「鑑真手抄的佛經……呵呵呵……這絕對是個不錯的選擇。」
江華臉上露出笑容,他知道對於高島菊次郎來說,這絕對是誘惑無比的誘餌。
高島菊次郎會不會看出來是假的?
這種事情根本不可能發生,江華對自己的手藝有著十足的信心,匆匆把店門一鎖就出門去了,只剩下四天時間,得抓緊才行。
「這小子……怎麼這個時候出門?」
高揚透過車窗,看到江華匆匆把店門一鎖就走,頓時緊張起來。
昨天晚上離開方忠別墅後,他就開著輛破車來盯著寶榮齋,用宋六的話來說就是必須得要時刻注意江華是不是跑路。
這並不是不可能的事情。
玩古董的,一夜暴富確實有,但一夜傾家蕩產的更多,窮得褲子都沒剩一條的人,不是跳了樓喝了藥,就是腳底抹洞跑了。
江華出2001萬買方忠的《蘭亭帖十三跋》,轉眼間就要出手壓箱子乾隆琺琅福祿壽對瓶,這分明就是兜裡沒錢。

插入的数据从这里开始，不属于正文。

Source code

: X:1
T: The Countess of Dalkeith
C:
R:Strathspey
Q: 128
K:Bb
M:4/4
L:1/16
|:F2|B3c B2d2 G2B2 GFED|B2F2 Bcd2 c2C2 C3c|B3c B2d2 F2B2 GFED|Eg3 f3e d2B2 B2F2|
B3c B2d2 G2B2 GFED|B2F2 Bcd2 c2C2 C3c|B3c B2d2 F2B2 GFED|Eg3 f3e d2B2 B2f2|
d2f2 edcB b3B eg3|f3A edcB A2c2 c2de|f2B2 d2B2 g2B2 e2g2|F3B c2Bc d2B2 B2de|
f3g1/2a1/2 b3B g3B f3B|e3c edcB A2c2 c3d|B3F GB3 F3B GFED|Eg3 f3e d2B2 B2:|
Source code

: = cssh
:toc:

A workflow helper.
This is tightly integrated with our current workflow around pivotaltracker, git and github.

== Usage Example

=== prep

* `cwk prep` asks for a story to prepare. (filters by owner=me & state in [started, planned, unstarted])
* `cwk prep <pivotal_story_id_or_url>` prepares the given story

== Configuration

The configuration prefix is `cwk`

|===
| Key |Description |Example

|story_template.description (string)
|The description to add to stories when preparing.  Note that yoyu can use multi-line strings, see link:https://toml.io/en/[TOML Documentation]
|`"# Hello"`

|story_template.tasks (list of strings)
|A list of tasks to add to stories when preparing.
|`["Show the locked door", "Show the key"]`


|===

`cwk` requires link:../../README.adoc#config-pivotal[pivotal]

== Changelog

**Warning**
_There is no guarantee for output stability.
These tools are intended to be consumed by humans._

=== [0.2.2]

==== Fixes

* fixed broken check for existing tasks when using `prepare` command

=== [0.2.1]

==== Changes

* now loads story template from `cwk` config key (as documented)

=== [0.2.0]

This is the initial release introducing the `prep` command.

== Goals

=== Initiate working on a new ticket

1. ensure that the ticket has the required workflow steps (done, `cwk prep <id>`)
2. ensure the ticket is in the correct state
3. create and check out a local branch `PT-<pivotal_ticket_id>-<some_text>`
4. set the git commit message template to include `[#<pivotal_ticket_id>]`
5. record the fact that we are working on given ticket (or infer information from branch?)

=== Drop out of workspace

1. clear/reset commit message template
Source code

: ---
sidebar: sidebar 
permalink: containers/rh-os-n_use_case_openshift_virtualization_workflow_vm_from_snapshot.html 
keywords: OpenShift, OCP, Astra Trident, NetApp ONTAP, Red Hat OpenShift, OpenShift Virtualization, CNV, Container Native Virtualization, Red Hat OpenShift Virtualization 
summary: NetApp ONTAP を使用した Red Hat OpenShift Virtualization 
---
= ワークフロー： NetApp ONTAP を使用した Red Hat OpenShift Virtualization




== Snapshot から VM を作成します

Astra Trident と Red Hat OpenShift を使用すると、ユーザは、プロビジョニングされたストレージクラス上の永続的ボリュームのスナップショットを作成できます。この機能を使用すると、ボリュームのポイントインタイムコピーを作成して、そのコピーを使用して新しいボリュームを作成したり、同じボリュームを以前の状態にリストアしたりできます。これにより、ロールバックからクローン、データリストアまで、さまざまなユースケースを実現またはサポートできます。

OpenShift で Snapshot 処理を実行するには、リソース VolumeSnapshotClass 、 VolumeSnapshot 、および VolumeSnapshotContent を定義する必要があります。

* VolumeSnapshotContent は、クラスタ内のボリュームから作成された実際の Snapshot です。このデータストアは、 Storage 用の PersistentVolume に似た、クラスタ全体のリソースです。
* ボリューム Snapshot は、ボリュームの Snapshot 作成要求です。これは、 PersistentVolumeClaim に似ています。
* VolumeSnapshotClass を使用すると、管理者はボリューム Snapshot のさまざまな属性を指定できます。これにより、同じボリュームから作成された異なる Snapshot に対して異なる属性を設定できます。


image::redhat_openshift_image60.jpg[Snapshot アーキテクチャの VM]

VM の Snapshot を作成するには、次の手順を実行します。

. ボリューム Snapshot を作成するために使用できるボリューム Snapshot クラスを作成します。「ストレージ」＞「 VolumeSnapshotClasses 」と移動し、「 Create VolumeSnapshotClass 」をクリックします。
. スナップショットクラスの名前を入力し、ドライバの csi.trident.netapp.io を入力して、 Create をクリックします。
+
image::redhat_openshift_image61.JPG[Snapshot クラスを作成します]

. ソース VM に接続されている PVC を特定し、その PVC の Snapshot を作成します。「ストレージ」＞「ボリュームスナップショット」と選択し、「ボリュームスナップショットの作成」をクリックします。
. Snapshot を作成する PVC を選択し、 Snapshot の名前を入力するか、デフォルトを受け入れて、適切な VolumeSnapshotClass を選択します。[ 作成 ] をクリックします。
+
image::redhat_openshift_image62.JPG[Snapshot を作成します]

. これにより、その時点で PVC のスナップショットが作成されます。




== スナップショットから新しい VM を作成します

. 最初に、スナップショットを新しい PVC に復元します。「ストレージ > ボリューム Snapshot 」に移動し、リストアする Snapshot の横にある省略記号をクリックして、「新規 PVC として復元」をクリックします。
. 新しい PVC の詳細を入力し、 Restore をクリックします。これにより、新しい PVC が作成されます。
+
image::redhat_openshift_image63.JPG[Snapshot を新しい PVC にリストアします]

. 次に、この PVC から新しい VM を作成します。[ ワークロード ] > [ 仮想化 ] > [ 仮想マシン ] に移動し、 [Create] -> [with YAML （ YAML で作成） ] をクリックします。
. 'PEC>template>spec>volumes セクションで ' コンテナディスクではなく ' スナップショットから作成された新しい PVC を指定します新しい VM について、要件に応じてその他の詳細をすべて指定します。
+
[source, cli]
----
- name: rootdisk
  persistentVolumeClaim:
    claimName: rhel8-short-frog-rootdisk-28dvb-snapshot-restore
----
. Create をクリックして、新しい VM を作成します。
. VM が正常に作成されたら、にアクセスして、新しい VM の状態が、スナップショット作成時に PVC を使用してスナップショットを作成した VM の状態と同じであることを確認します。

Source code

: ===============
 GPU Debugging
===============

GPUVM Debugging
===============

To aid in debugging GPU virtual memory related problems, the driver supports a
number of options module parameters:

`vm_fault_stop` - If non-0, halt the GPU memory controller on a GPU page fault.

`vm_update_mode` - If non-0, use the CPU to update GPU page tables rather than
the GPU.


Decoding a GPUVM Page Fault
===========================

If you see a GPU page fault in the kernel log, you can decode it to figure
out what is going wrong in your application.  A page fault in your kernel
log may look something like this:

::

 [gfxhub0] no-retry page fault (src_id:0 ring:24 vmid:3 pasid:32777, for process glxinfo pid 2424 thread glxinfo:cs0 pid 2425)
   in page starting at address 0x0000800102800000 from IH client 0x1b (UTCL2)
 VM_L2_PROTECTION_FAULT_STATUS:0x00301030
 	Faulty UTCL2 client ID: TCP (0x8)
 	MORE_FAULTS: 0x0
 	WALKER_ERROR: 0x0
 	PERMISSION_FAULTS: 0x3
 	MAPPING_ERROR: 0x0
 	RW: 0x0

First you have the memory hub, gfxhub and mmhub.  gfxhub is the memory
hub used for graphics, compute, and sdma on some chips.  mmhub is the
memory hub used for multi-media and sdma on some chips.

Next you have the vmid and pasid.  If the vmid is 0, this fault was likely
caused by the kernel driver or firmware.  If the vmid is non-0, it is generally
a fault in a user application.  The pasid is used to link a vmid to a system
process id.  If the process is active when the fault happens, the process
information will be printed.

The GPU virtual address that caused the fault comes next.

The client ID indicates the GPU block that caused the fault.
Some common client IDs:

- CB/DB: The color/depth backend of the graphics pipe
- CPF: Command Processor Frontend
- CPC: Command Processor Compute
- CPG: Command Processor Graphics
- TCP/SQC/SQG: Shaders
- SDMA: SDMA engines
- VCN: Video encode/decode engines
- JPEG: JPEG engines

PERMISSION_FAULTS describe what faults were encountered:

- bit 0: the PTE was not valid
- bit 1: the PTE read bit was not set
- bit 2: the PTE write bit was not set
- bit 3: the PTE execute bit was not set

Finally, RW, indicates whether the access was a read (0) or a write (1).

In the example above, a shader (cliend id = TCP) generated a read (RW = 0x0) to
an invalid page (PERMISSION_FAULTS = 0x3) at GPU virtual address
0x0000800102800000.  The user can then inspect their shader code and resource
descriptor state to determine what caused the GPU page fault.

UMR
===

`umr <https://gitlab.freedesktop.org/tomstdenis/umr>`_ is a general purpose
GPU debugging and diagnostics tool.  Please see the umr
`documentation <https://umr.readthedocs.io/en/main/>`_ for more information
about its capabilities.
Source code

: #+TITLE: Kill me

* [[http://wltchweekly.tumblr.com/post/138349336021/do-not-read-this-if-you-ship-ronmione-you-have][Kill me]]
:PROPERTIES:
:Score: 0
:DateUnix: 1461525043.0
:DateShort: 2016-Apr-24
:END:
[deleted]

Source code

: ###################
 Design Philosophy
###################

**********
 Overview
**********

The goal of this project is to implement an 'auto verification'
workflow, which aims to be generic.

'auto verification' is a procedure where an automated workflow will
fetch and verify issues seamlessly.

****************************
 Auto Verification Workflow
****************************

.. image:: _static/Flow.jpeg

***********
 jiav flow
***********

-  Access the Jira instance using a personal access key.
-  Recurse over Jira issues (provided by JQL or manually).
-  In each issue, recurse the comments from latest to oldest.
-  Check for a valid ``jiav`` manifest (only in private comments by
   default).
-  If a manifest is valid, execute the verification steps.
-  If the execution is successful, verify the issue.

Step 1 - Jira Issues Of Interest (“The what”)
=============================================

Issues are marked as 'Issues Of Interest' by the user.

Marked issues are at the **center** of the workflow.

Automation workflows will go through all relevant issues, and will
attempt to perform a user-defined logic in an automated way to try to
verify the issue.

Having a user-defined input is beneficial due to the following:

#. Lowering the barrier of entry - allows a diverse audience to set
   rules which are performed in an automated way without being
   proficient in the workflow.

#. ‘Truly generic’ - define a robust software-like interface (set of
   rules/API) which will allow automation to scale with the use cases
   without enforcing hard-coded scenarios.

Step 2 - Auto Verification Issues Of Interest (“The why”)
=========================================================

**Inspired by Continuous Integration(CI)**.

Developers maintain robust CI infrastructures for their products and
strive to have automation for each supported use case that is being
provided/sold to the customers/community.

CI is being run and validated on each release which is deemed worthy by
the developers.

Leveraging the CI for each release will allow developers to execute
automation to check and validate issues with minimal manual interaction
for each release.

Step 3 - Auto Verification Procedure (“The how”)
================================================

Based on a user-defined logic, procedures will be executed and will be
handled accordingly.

高揚已經聽說圈子裡的人都對乾隆琺琅福祿壽對瓶很有興趣,但沒人願意出好價錢,分明是想著趁江華「病」,要了他的「命」。
在這種情況下,江華捲起鋪蓋卷跑路沒什麼意外的。
高揚手忙腳亂地拿出手機,打電話給宋六——宋六隻是讓他來盯著,卻沒說萬一江華真的跑了要怎麼辦。
宋六來得很快了,十來分鐘就趕到了,顯然就在附近。
「怎麼一回事?江華那小子跑路了?」
高揚猶豫了一下,說,「這個……我可說不準,我打電話給你的那個時候,江華從鋪子裡出來,上了一輛計程車走了。下午五六點的時候寶榮齋的店門就關了,這個時候又出門,我覺得這事情有一點奇怪,就給你打電話。」
「他……有沒有拎皮包之類的?」
宋六臉上露出緊張的神色。
高揚搖了搖頭,說,「沒有,光著手走的,沒拿包什麼的。」
「呼!」
宋六長出一口氣,說,「那沒事,應該不是跑路,如果是跑路的話他絕對會帶上《蘭亭帖十三跋》和乾隆琺琅福祿壽對瓶的。」
高揚一想發現還真的是這麼一回事,有一點不好意思地說,「六哥,我……緊張過頭了。」
宋六抹了把額頭滲出來的汗珠子,低聲罵了一句,「都是方忠那二百五,傻不拉幾的把《蘭亭帖十三跋》給了江華,否則的話我們也不會如此被動。」
宋方現在非常後悔昨天晚上就不應該放江華拿走《蘭亭帖十三跋》的。方忠不擔心江華跑路,可是他怕。一旦江華跑了,不僅僅佣金沒了,方忠還會找上門來——誰叫這纖是自己拉的呢。
「六哥,我們現在怎麼辦?」
「等著唄,繼續盯著,看看江華這小子什麼時候回來。」
宋六嘆了一口氣,這個時候再後悔也沒有用,他乾脆也不走了,鑽到車裡和高揚一起盯著寶榮齋。